Alzheimer's Drugs Offer 'Trivial' Benefit While Increasing Brain Bleeding Risks
A comprehensive new scientific review has concluded that drugs marketed to slow Alzheimer's disease progression "make no meaningful difference to patients" while significantly increasing risks of dangerous brain swelling and bleeding. The analysis examined 17 separate studies involving over 20,000 patients, including trials of the licensed medications lecanemab and donanemab.
Minimal Clinical Impact Despite Statistical Significance
Researchers found that the effects of anti-amyloid drugs on cognitive function and dementia severity after 18 months were "trivial" and "far below the minimal effect that's needed to be noticeable at all for patients and caregivers." Professor Edo Richard, a neurology expert at Radboud University Medical Centre in the Netherlands who led the review, emphasized that while some trials showed statistically significant results, these did not translate into meaningful clinical improvements for patients.
"Unfortunately, the evidence suggests that these drugs make no meaningful difference to patients," said Francesco Nonino, a neurologist and epidemiologist at the IRCCS Institute of Neurological Sciences of Bologna in Italy who contributed to the analysis. "There is now a convincing body of evidence converging on the conclusion that there is no clinically meaningful effect."
Significant Safety Concerns and Treatment Burden
The review identified substantial safety concerns, with the drugs increasing the risk of brain swelling and bleeding. While these side effects typically caused no immediate symptoms in most patients, their long-term impact remains unclear. Additionally, Professor Richard highlighted the considerable treatment burden, noting that patients would need to visit clinics every two to four weeks for intravenous infusions, undergo multiple scans and tests to confirm eligibility, and manage potential side effects.
"I would tell patients... I think you will probably not benefit from these drugs, and they're burdensome for you and your family," said Professor Richard, who runs a dementia clinic. "I just think it's extremely important that we're honest to our patients about what they can expect."

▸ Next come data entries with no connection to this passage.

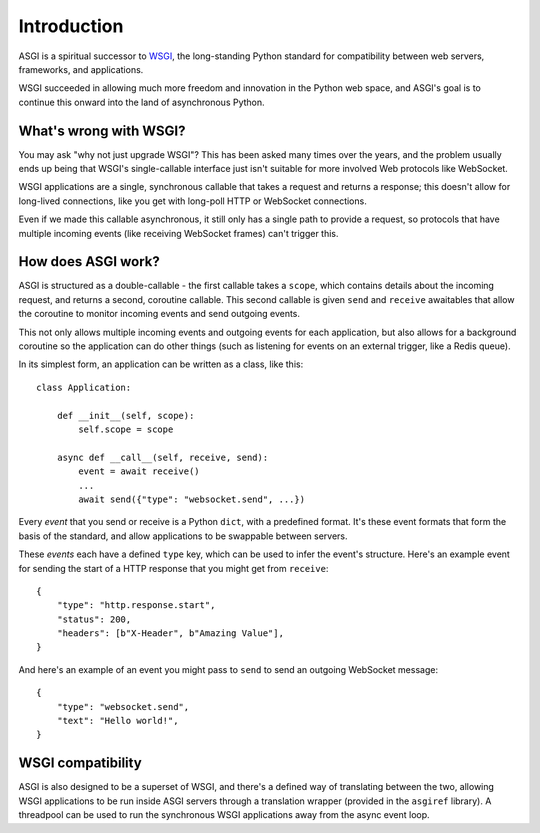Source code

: Introduction
============

ASGI is a spiritual successor to
`WSGI <https://www.python.org/dev/peps/pep-3333/>`_, the long-standing Python
standard for compatibility between web servers, frameworks, and applications.

WSGI succeeded in allowing much more freedom and innovation in the Python
web space, and ASGI's goal is to continue this onward into the land of
asynchronous Python.


What's wrong with WSGI?
-----------------------

You may ask "why not just upgrade WSGI"? This has been asked many times over
the years, and the problem usually ends up being that WSGI's single-callable
interface just isn't suitable for more involved Web protocols like WebSocket.

WSGI applications are a single, synchronous callable that takes a request and
returns a response; this doesn't allow for long-lived connections, like you
get with long-poll HTTP or WebSocket connections.

Even if we made this callable asynchronous, it still only has a single path
to provide a request, so protocols that have multiple incoming events (like
receiving WebSocket frames) can't trigger this.


How does ASGI work?
-------------------

ASGI is structured as a double-callable - the first callable takes a
``scope``, which contains details about the incoming request, and returns a
second, coroutine callable. This second callable is given ``send`` and
``receive`` awaitables that allow the coroutine to monitor incoming events and
send outgoing events.

This not only allows multiple incoming events and outgoing events for each
application, but also allows for a background coroutine so the application can
do other things (such as listening for events on an external trigger, like a
Redis queue).

In its simplest form, an application can be written as a class, like this::

    class Application:

        def __init__(self, scope):
            self.scope = scope

        async def __call__(self, receive, send):
            event = await receive()
            ...
            await send({"type": "websocket.send", ...})

Every *event* that you send or receive is a Python ``dict``, with a predefined
format. It's these event formats that form the basis of the standard, and allow
applications to be swappable between servers.

These *events* each have a defined ``type`` key, which can be used to infer
the event's structure. Here's an example event for sending the start of a HTTP
response that you might get from ``receive``::

    {
        "type": "http.response.start",
        "status": 200,
        "headers": [b"X-Header", b"Amazing Value"],
    }

And here's an example of an event you might pass to ``send`` to send an
outgoing WebSocket message::

    {
        "type": "websocket.send",
        "text": "Hello world!",
    }


WSGI compatibility
------------------

ASGI is also designed to be a superset of WSGI, and there's a defined way
of translating between the two, allowing WSGI applications to be run inside
ASGI servers through a translation wrapper (provided in the ``asgiref``
library). A threadpool can be used to run the synchronous WSGI applications
away from the async event loop.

Charities Challenge Review Methodology
Alzheimer's charities have strongly challenged the review's conclusions, arguing that researchers have inappropriately "combined results for a majority of failed drug trials with a small number of more recent successful trials." Dr Richard Oakley, associate director of research and innovation at the Alzheimer's Society, emphasized that the UK medicines regulator had already agreed that lecanemab and donanemab bring "a modest but meaningful benefit for people with early-stage Alzheimer's."
Dr Susan Kohlhaas, executive director of research at Alzheimer's Research UK, noted that families regularly report that even a delay of several months in cognitive decline "could provide valuable, meaningful time" that "shouldn't be minimised." She criticized the review for attempting "to paint an entire class of drugs with the same brush" despite different anti-amyloid treatments acting in different ways.
Regulatory Context and Future Considerations
The review emerges as the National Institute for Health and Care Excellence (Nice) re-examines evidence on donanemab and lecanemab following successful appeals by manufacturers Eli Lilly and Eisai. Nice had previously declined to approve the treatments for NHS use, deeming their benefits "too small" to justify the substantial costs. Issues under reconsideration include quality of life impacts for caregivers and NHS England's cost estimates for infusion treatments.
Professor Jonathan Schott of the UK Dementia Research Institute at UCL noted methodological concerns, stating that "by combining studies of different drugs, many of which have long since been disbanded... it is almost inevitable that the conclusion will be that as a group they are clinically ineffective."
The analysis also highlighted that most studies reported results after only 18 months, which researchers described as a "relatively short" timeframe for a slowly progressive condition like Alzheimer's. In clinical practice, patients would likely use these medications for much longer periods, raising questions about longer-term efficacy and safety profiles.